Both of these marine mammal species are trainable for tasks and are capable of repetitive deep diving.
Some of the objects the animals find are expensive to replace. Others could present a danger to Navy personnel and vessels. The dolphins and sea lions work under the care and close supervision of their handlers and are generally trained for a particular operational capability called a “system.”
(The term “system” is engineering jargon for a collection of personnel, equipment, operations processes, logistics procedures, and documentation that come together to perform a specific job.)
However, animals may be crossed-trained for more than one system to better serve the needs of the fleet. The term “mark” (MK for short) is military jargon for a type of thing within a category. There are 5 marine mammal systems called MK 4, MK 5, MK 6, MK 7, and MK 8. While MK 4, MK 7, and MK 8 use dolphins, MK 5 uses sea lions, and MK 6 uses both sea lions and dolphins.
These human/animal teams can be deployed within 72 hours of notice and can be rapidly transported by ship, aircraft, helicopter, and land vehicles to potential regional conflicts or staging areas all over the world. They regularly participate in major fleet exercises.
These animals are released almost daily untethered into the open ocean, and since the program began, only a few animals have not returned.
The MK 6 System
- MK 6 MMS was first operationally deployed with dolphins during the Vietnam War from 1971 to 1972, and Bahrain from 1986 to 1987.
- MK 6 has now been expanded to include specially trained sea lions to locate water-borne intruders and suspicious objects near piers and ships that pose a possible threat to military forces in the area. They have been shown to be effective under and around ships, piers, and in open water.

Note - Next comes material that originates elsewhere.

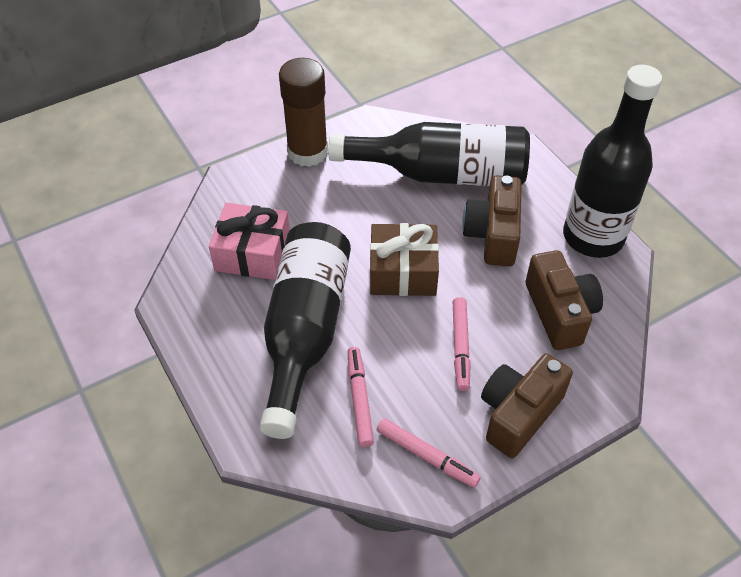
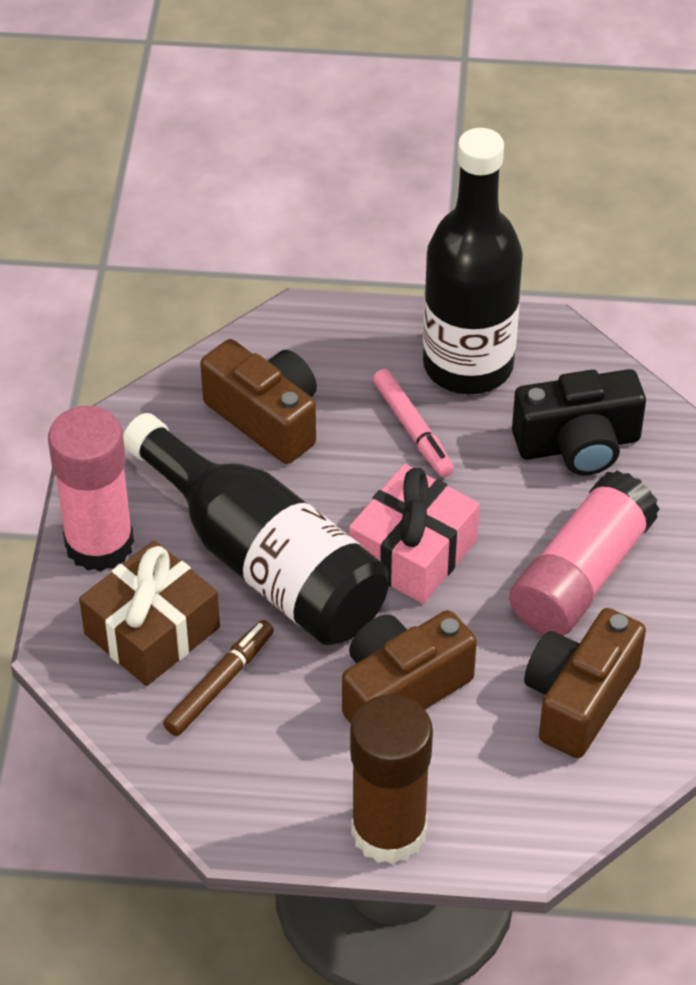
black bottle: 3 -> 2
black camera: 0 -> 1
brown marker: 0 -> 1
pink glue stick: 0 -> 2
pink marker: 3 -> 1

- The sea lions were deployed to Bahrain as part of the effort to support missions under Operation Enduring Freedom.
Another curious utilization of animals as spies comes from a hair-brained plan to use cats for electronic eavesdropping. The so-called Acoustic Kitty project saw the CIA sew listening devices inside living cats which were then sent to spy on Russians. Problems arose as the felines were simply too difficult to train and would simply run off to do cat things rather than carry out their patriotic duties. The project was cancelled in 1967 after costing the taxpayers about $20 million.